— Все не пей, — прошептал на ухо Леохар. — Так, пригуби. А то плохо будет…
— Знаю. Я один раз…
Мальчишки переглянулись, хмыкнули — и отхлебнули из кубков.
Столы унесли. Слуги собрали кубки и взамен дали всем широченные чаши, которые виночерпий наполнил уже разбавленным вином. Началась вторая часть пира: если во время первой только ели, то сейчас предполагалось только пить. К началу третьей — когда вновь принесут еду, но и вино никуда не денется — кое-кого выволокут на свежий воздух проспаться. Без этого ни один пир не обходится. У входа ждал бродячий рапсод. Как воздадут почести богам, так настанет его черед. А там и музыкантов пустят.
Какая свадьба без песен?
Перед Персеем поставили чашу с пивом. Убийца Горгоны глянул на Мелампа, отчего целитель поперхнулся и закашлялся.
— Сегодня я пью вино.
— Вина Персею! — крикнул ванакт, удивленный переменой вкусов.
Пиво заменили темно-красным аркадским.
— Восславим же Зевса-Заступника!
— И супругу его, златообутую Геру!
— Возлюби молодых, Гестия, покровительница домашнего очага!
Возлияния следовали одно за другим. Гости по очереди вставали, вознося хвалу богам. Встал и Персей.
— Эвоэ, Дионис, брат мой…
Мальчик решил, что он ослышался. Дедушка не мог этого сказать! Скорее мир рухнет, погребая всех под обломками. Но мир устоял, а дедушка продолжил:
— Эта чаша — в твою честь. Если уж мы с тобой заключили мир…
Гости слушали. Кивали с одобрением. Разве что Кефал замер, не донеся чашу до рта; да Меламп подался вперед, ловя каждое слово.
— …разве может быть иначе? Всем известно о нашем примирении. Если так, кто продолжил бы войну? Только клятвопреступник. Такого осудили бы люди и прокляли боги. Ты слышишь меня, Дионис? Лишь осел не свернет с пути, ведущего к позору и гибели. Перемены — наш удел. Но кое-что остается неизменным.
И во весь голос:
— Эвоэ, Дионис! Эван эвоэ!
12
— Да, в храме Афины…
Амфитрион с изумлением смотрел на дедушку. Такой Персей был ему в новинку: умиротворенный, разговорчивый. Одно слово — подвыпивший. Раньше дед и сам не пьянел, и другим не давал. В его присутствии трезвели записные выпивохи. Ходили сплетни, что это из-за войны Диониса с Персеем. «Хлебни с первым воды — захмелеешь, со вторым залейся вином — не впрок пойдет!» Сейчас же дедушка взмок, лысина его сверкала от пота. Жесты утратили скупую точность, речь — краткость. Это Персей, хихикая, предложил внуку сбежать из наскучившего мегарона к обрыву. Внук с радостью согласился, прихватив с собой Леохара с Тритоном. Еще следом увязался молодой стражник, решив, что ему все равно, где караулить. Опершись на копье, парень ловил каждое слово Убийцы Горгоны.

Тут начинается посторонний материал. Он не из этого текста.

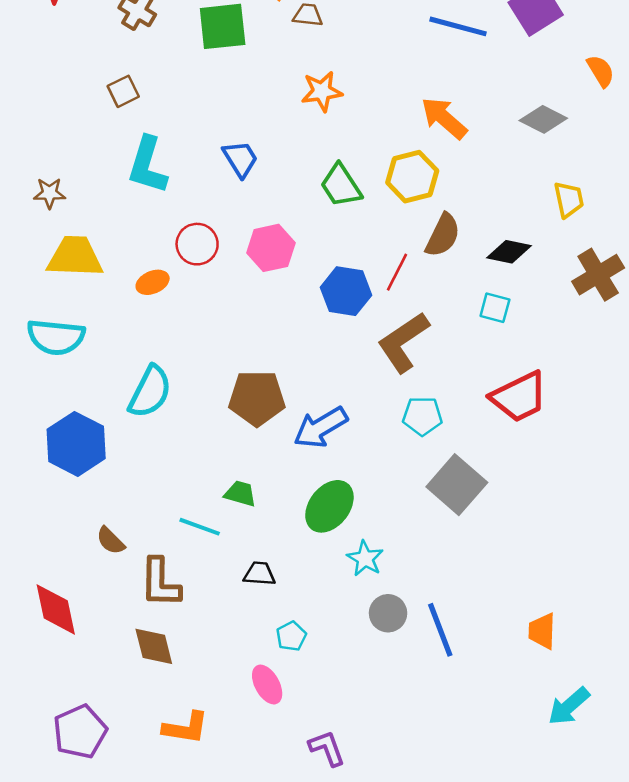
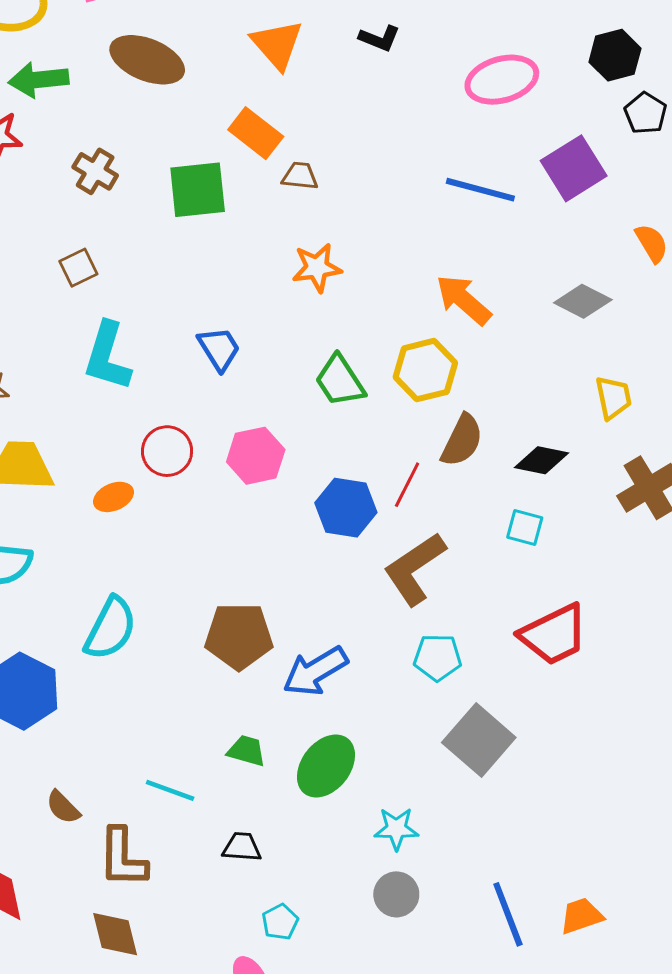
green trapezoid: (240, 494) -> (247, 751), moved
cyan star: (365, 559) -> (396, 829), moved, turned -30
blue line: (440, 630) -> (508, 914), moved
orange trapezoid: (542, 631) -> (581, 916), turned 69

— Сериф — нищий остров. Здешний храм Афины куда богаче. На Серифе это скорее дом. Груда камней под крышей. Жрица кормила меня. Стирала одежду. Бранилась: я рвал хитон сто раз на дню. Лазал по скалам, разорял чаячьи гнезда…
— А твоя мама?
— Моя мать? — рот Персея дернулся в кривой усмешке. — Нет, Даная жила во дворце. Она жила с басилеем Полидектом, как жена. Все знали, что ей не бывать законной супругой. Все, кроме нее. Даная, дочь Акрисия; глупая, не знающая жизни девчонка. Даже когда Полидект послал сватов в Элиду, желая взять за себя Гипподамию, дочь Эномая Губителя Женихов, мать не верила очевидному. Болтала на всех углах, что Эномай сам спит со своей дочерью. Что он не отдаст красотку даже Аполлону. Полидект бил ее. Потом, когда я вмешался, перестал. Страх — лучший воспитатель. Он боялся меня так, что терял мужественность. Запретил без надобности являться во дворец… Ха! После каждого моего визита над ним втихомолку смеялись рабыни. И с Гипподамией ему не повезло. На ней женился твой второй дед, Пелопс, прикончив Эномая. Кстати, тот действительно спал с дочкой…
Он с шумом перевел дыхание.
— В детстве я ненавидел мать. Шлюха, думал я. Грязная подстилка. Меня дразнили ублюдком. Проходу не давали. «Сын Златого Дождя? — хохотали они. — Да уж, изрядно капнуло!» В отцы мне рядили Пройта, моего двоюродного деда…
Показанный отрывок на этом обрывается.